Flink SQL CSV 连续流式传输

Flink SQL CSV Streaming Continuously

我正在创建 2 个 flink sql tables,1 个用于 CSV 文件系统,其他用于 kafka。目标是持续监控文件系统文件夹并将新的 csv 文件记录推送到 kafka 主题。但是我在下面编写的查询将 csv 文件记录推送一次,并且 flink 作业进入“已完成”模式,并且不会处理来自该文件夹的任何新文件。

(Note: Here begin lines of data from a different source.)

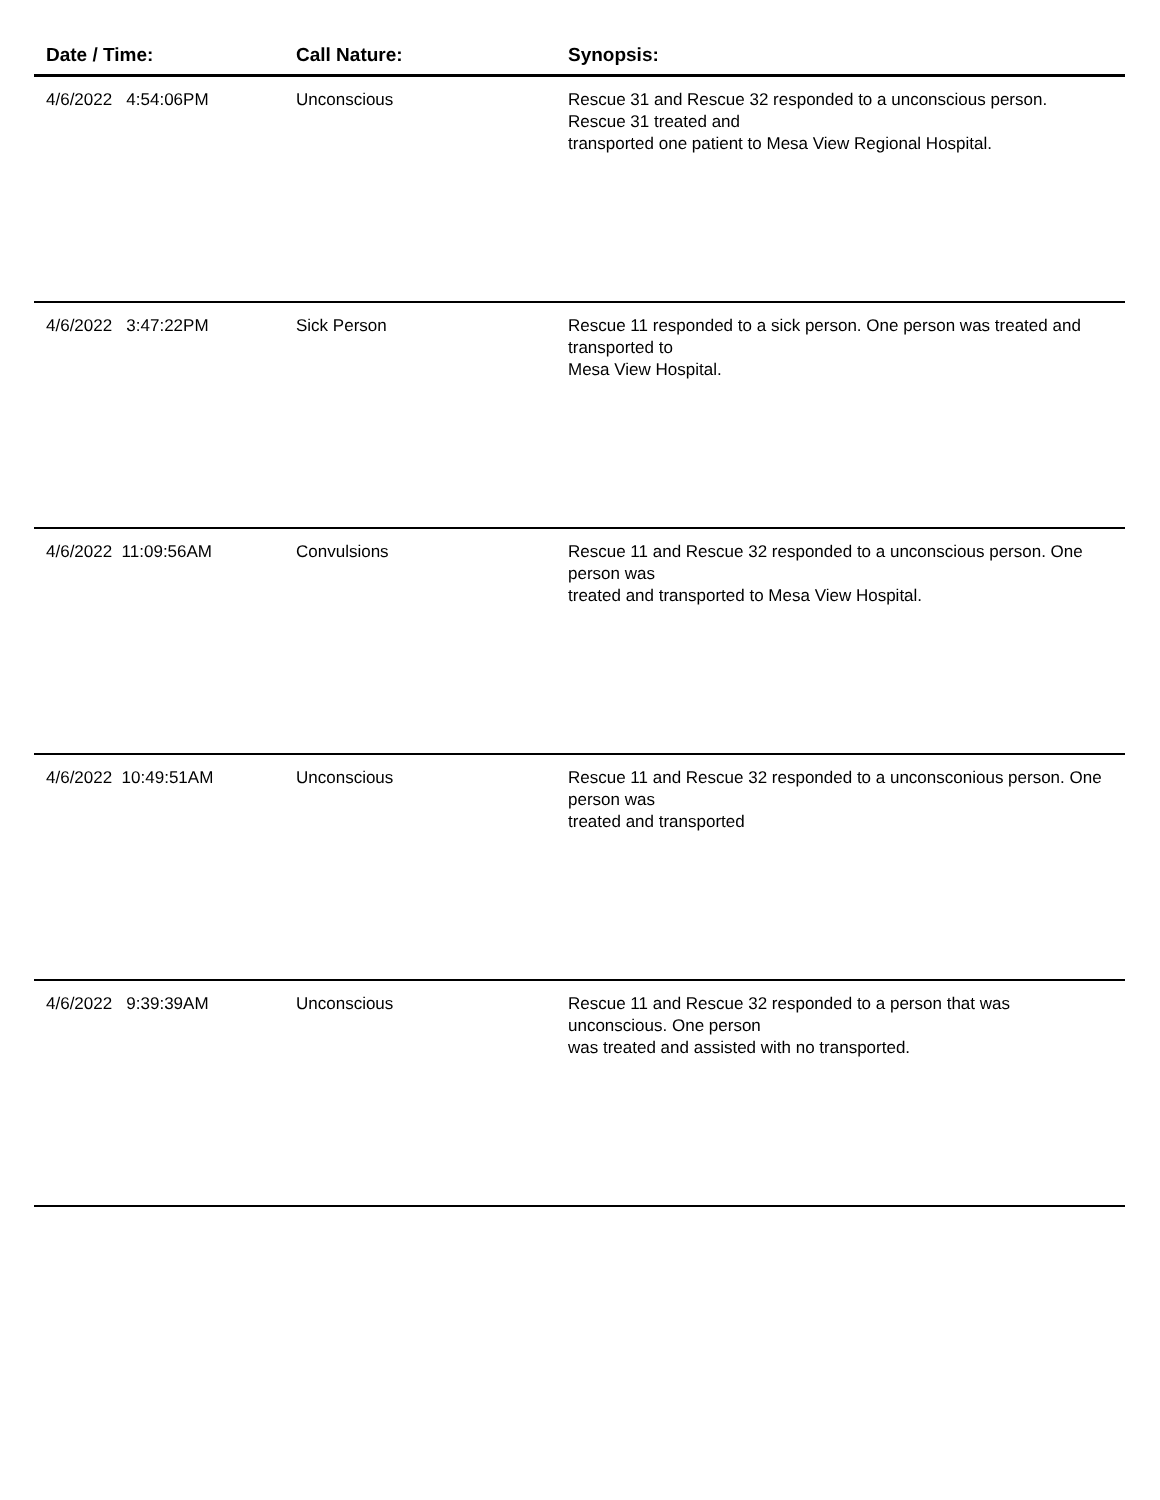| Date / Time: | Call Nature: | Synopsis: |
| --- | --- | --- |
| 4/6/2022 4:54:06PM | Unconscious | Rescue 31 and Rescue 32 responded to a unconscious person. Rescue 31 treated and transported one patient to Mesa View Regional Hospital. |
| 4/6/2022 3:47:22PM | Sick Person | Rescue 11 responded to a sick person. One person was treated and transported to Mesa View Hospital. |
| 4/6/2022 11:09:56AM | Convulsions | Rescue 11 and Rescue 32 responded to a unconscious person. One person was treated and transported to Mesa View Hospital. |
| 4/6/2022 10:49:51AM | Unconscious | Rescue 11 and Rescue 32 responded to a unconsconious person. One person was treated and transported |
| 4/6/2022 9:39:39AM | Unconscious | Rescue 11 and Rescue 32 responded to a person that was unconscious. One person was treated and assisted with no transported. |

有人可以告诉我如何使用源和 csv 文件系统创建 flink sql 连续流,并将目标作为 Kafka。

Flink SQL创建Source-table

CREATE TABLE son_hsb_source_filesystem_csv_bulk(
    file_name STRING,
    start_time STRING,
    oss_cell_id BIGINT,
    enodeb STRING,
    dl_payload FLOAT,
    rrc_conn_den BIGINT,
    rrc_conn_num BIGINT,
    pm_array_1 STRING
) WITH (
    'connector' = 'filesystem', --Don't Change this
    'path' = 'file:///opt/kafka-python-exec/files/' , -- Change file name alone
    'format' = 'csv', --Don't Change this
    'format.ignore-parse-errors' = 'true', --Don't Change this
    'csv.ignore-parse-errors' = 'true', --Don't Change this
    'csv.allow-comments' = 'true' --Don't Change this
);

Flink SQL 创建目标 table


CREATE TABLE son_hsb_target_kafka_9092_filesystem_bulk_tests(
    file_name STRING,
    start_time STRING,
    oss_cell_id BIGINT,
    enodeb STRING,
    dl_payload FLOAT,
    rrc_conn_den BIGINT,
    rrc_conn_num BIGINT,
    pm_array_1 STRING
) WITH (
    'connector' = 'kafka',  --Don't Change this
    'topic' = 'son_hsb_target_kafka_9092_fs_bulk_data_tests',  -- Add any topic name you want
    'scan.startup.mode' = 'earliest-offset',  --Don't Change this
    'properties.bootstrap.servers' = 'localhost:9092', --Don't Change this
    'format' = 'json',  --Don't Change this
    'json.fail-on-missing-field' = 'false', --Don't Change this
    'json.ignore-parse-errors' = 'true' --Don't Change this
);

Flink SQL 创建一个 Streaming Job # 这会运行一次并进入 Finished 模式

INSERT INTO son_hsb_target_kafka_9092_filesystem_bulk_tests
SELECT file_name,start_time,oss_cell_id,enodeb,dl_payload,rrc_conn_den,rrc_conn_num,pm_array_1 FROM son_hsb_source_filesystem_csv_bulk

如何定义一个始终保持在“运行”状态并寻找新文件的 Streaming 作业。请提出建议。

文档表明尚未为流式文件系统源实现此功能:

File system sources for streaming is still under development. In the future, the community will add support for common streaming use cases, i.e., partition and directory monitoring.